I went to work today really feeling it. Nope not in a good way. I was stiff and sore, not unlike most mornings, and not unlike many people in their late 50s.
But I was extra sore.
And I had some other problems that I won’t go into detail about. Let’s just say gastrointestinal, which is what people say when they don’t want to go into detail about it.
As I talk to more and more people, they seem sincere in their inquiries about what I feel like, um, maybe not so much the GI stuff. You may remember, I did a whole post about saying I was fine.
Well, i’m still fine, the good fine, and sometimes the bad fine — Feeling Insecure Nervous and Emotional.
Today was, I have to say, the acronym FINE.
So, I’m taking some time to do some pondering. Hope you will ponder with me.
The big question I sense people having but may be too polite to ask: What’s going on inside my head? After all I have an oversupply of proteins in my head, is killing my neurons (my mind). What’s going on in my head from the perception of someone’s whose head it is happening to.
I spent a lot of time on the road in 2011 talking to victims of one of the most explosive tornado outbreaks of all time. I spent nearly a year covering everything from search and rescue to funding issues to FEMA, most importantly stories of the people.
An aside: If you want to sit down for a nice spell and read about the April 27 event, here’s something I wrote on the first anniversary. If you get to the bottom of that one and want more, click the link to Part 2.
I wrote a lot after talking to people in Hackleburg, Pleasant Grove, Joppa, Pratt City, Smithfield Estates, Rainsville, and many other small and larger communities. There was something like 340-plus killed across several states, with the most (more than 240) in Alabama.
In my interviews that question was always in my mind: ‘What’s going on inside your head?’ How are you going to cope with the total annihilation of everything you own, or the loss of loved ones?”
I’m not sure I was that direct in asking the questions but I believe I found the answers: in the sound of bulldozers, funeral processions, hammer on wood. and chainsaws. The rescue personnel, again from here and out of state.

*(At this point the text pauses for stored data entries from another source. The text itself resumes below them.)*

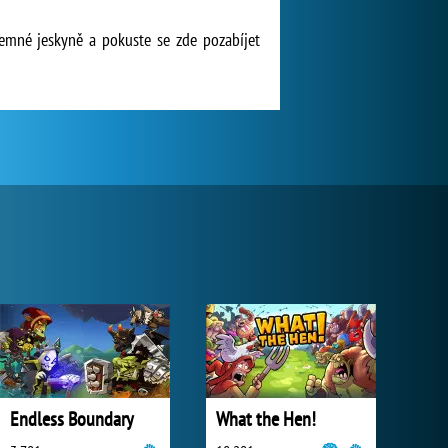
jemné jeskyně a pokuste se zde pozabíjet
Endless Boundary
What the Hen!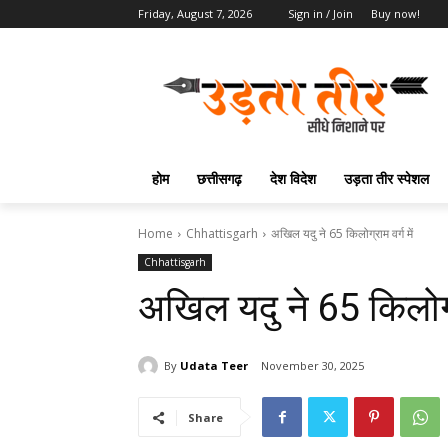
Friday, August 7, 2026
Sign in / Join
Buy now!
होम
छत्तीसगढ़
देश विदेश
उड़ता तीर स्पेशल
Home
Chhattisgarh
अखिल यदु ने 65 किलोग्राम वर्ग में
Chhattisgarh
अखिल यदु ने 65 किलोग्र
By
Udata Teer
November 30, 2025
Share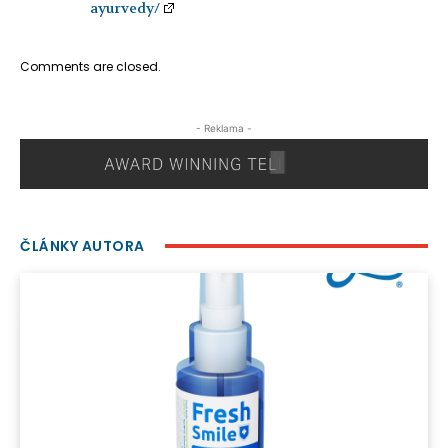
ayurvedy/
Comments are closed.
- Reklama -
ČLÁNKY AUTORA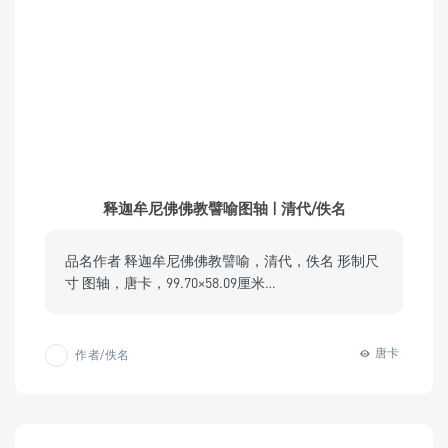
释迦牟尼佛佛教譬喻图轴 | 清代/佚名
品名作者 释迦牟尼佛佛教譬喻，清代，佚名 形制尺
寸 图轴，唐卡，99.70×58.09厘米…
唐卡
作者/佚名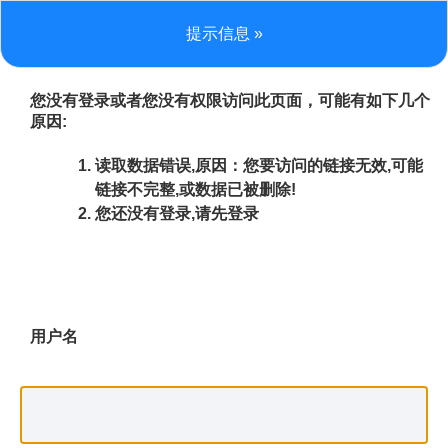
提示信息 »
您没有登录或者您没有权限访问此页面，可能有如下几个
原因:
读取数据错误,原因：您要访问的链接无效,可能
链接不完整,或数据已被删除!
您还没有登录,请先登录
用户名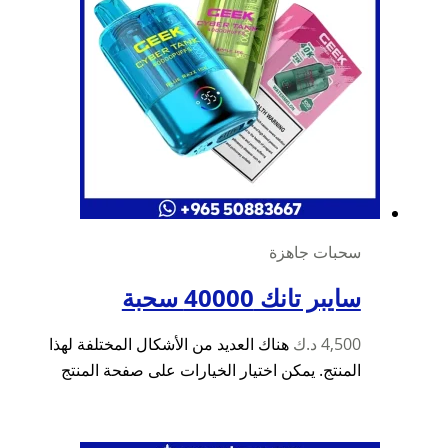
سحبات جاهزة
سايبر تانك 40000 سحبة
4,500
د.ك
هناك العديد من الأشكال المختلفة لهذا
المنتج. يمكن اختيار الخيارات على صفحة المنتج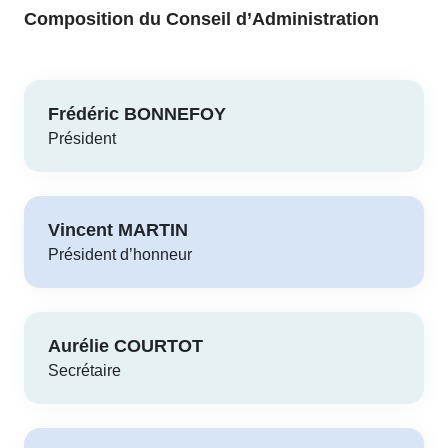
Composition du Conseil d’Administration
Frédéric BONNEFOY
Président
Vincent MARTIN
Président d’honneur
Aurélie COURTOT
Secrétaire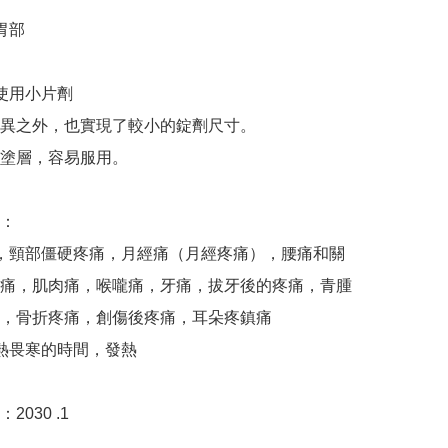
部

使用小片劑

異之外，也實現了較小的錠劑尺寸。

塗層，容易服用。

：

，頸部僵硬疼痛，月經痛（月經疼痛），腰痛和關
痛，肌肉痛，喉嚨痛，牙痛，拔牙後的疼痛，青腫
，骨折疼痛，創傷後疼痛，耳朵疼鎮痛 

熱畏寒的時間，發熱

030 .1
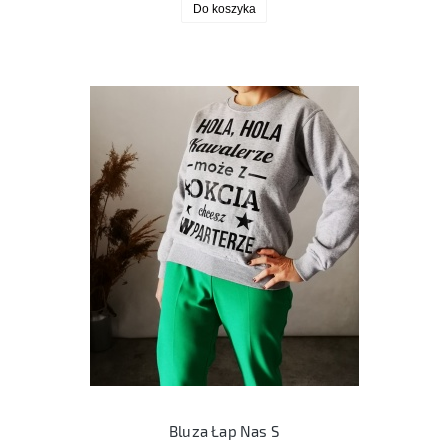
Do koszyka
Bluza Łap Nas S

That was the answer. But as those, who follow my blog know, I keep looking for bigger, different answers as well. What is our purpose? Why is there such suffering in the world?
Is it like what T Bone Burnett sings in the song, ‘Trap Door?’
You’ve got to suffer to know compassion You can’t want nothing if you want satisfaction
What’s going on inside your head Mike?
Today wasn’t the best day as noted earlier. My brain function feels sluggish. My head is buzzing a bit, which it is prone to do. My memory is fair. I’m shuffling when I walk. My basketball game? Not good at all.
It’s happened before and it will pass.
As long as I am chronicling this. I often get what feels like a low-tiered burning sensation on the right side surface of my ever-growing belly. I’ve kind of written it off as my skin reacting–stretching — to accommodate my new size. (Which, I am working to get off — about 20 lbs.)
I had fallen to one basketball game a week and am now back at 2 a week. Progress. My diet needs to get better. I have so many tips on diets, it’s like I blend them together and pretty soon I’m eating more, not less. (Thanks for the lemon meringue pastry Chez Fon Fon, dessert after eating what appeared to be a half-pound burger). So good. So not so good for me right now. (Of course, my internal argument spurred on by my remaining neurons is this: ‘You want some meringue pastry lavished with whipped cream, you should get it.’ I am quite susceptible to that argument.
Fear of leaving my grown-up children, Hannnah, Emily and Claire, my super supportive wife, Catherine, my siblings Julie and David, my parents, friends. Gus my dog. Nieces nephews. Inlaws, outlaws. The Earth!
There is fear, fear of losing.
Tornado victims can lose it all in a moment. Lewy body dementia takes it all away bit by bit.
At least I have the bits. And pieces. I am thankful for that.
I’m looking outside as I wrap this up. It’s still clear and pleasant outside. No sign of bad weather here in Birmingham. Good weather for now to be under it.